**Directive A:** In the records below, copy out word for word the lines starting with the one that contains "903, 732, 989]" and going on through the one that contains "545, 944, 573]".

═════ Text passage

🐦‍⬛ RavenMQ- AI-Powered Adaptive Task Scheduler

Final Year Project | B.Tech Computer Science & Engineering Akshat Chauhan | Kalinga Institute of Industrial Technology (KIIT)

Overview

SmartQueue is a distributed task scheduling platform that uses a hand-built LSTM neural network (NumPy, no frameworks) to learn from historical job execution patterns and dynamically assign priority scores to incoming tasks. Unlike conventional schedulers that use static rules, SmartQueue gets smarter over time — predicting how long a job will take and reordering the queue accordingly.

Multi-tenant by design: users belong to organizations, see each other's jobs within their org, and are isolated from other orgs. Three role tiers — admin, org_admin, user — with JWT-based auth and rate limiting throughout.

Problem Statement

Modern backend systems run heterogeneous workloads — data pipelines, ML training jobs, HTTP callbacks, shell scripts — all competing for the same worker resources. Static priority scheduling causes two core problems:

Priority inversion — long-running low-priority jobs block short high-priority ones
No learning — the scheduler never improves from past execution data

SmartQueue solves both by training an LSTM on execution history and using predicted runtime to compute dynamic priority scores in real time.

══════════
═════ Supplied information

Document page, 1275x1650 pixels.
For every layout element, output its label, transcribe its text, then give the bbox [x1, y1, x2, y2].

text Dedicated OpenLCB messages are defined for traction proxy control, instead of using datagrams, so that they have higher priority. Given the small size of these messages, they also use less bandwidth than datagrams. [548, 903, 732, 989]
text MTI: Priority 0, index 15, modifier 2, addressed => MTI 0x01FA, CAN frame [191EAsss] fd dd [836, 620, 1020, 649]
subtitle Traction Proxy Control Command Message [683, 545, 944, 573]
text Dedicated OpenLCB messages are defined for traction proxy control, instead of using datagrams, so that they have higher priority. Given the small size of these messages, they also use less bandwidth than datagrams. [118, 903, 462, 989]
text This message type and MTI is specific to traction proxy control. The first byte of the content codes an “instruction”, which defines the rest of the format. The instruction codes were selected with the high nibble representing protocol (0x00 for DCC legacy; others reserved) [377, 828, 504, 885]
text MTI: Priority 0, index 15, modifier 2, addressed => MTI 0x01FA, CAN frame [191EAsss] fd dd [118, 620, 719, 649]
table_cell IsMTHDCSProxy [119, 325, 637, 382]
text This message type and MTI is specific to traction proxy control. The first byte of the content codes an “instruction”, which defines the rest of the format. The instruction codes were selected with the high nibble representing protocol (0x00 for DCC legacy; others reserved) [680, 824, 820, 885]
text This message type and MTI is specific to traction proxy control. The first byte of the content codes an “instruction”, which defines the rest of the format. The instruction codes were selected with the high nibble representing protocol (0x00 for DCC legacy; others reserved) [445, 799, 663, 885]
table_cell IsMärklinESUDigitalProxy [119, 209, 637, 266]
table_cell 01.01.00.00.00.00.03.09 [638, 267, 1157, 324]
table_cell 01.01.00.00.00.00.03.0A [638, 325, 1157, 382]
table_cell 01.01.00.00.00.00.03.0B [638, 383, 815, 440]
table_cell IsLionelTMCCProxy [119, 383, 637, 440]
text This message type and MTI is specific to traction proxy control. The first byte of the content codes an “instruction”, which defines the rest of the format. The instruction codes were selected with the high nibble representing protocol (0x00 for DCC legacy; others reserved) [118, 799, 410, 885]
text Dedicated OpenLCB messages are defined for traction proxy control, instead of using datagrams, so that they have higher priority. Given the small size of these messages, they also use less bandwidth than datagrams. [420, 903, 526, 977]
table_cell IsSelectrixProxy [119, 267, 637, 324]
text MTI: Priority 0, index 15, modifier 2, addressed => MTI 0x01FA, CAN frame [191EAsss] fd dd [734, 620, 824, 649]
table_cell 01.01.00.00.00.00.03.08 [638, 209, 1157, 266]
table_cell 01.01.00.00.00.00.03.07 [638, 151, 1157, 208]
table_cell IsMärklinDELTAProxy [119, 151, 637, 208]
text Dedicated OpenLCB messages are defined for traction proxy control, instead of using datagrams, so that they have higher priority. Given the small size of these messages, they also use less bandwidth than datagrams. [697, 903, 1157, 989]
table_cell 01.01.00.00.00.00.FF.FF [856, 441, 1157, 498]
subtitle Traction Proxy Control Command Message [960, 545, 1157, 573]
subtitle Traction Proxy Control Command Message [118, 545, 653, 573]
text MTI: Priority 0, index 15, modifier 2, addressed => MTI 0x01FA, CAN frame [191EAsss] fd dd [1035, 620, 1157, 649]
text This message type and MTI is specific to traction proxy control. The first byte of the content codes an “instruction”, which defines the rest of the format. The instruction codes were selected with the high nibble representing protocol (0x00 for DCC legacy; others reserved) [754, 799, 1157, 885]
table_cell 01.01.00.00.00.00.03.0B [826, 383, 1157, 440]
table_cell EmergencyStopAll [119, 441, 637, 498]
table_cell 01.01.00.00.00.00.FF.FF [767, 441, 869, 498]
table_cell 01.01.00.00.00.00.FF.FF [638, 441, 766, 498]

══════════

**Directive B:** In the scheduler project overview, what are the three role tiers?

**Response A:**
text Dedicated OpenLCB messages are defined for traction proxy control, instead of using datagrams, so that they have higher priority. Given the small size of these messages, they also use less bandwidth than datagrams. [548, 903, 732, 989]
text MTI: Priority 0, index 15, modifier 2, addressed => MTI 0x01FA, CAN frame [191EAsss] fd dd [836, 620, 1020, 649]
subtitle Traction Proxy Control Command Message [683, 545, 944, 573]

**Response B:** Admin, org_admin, and user.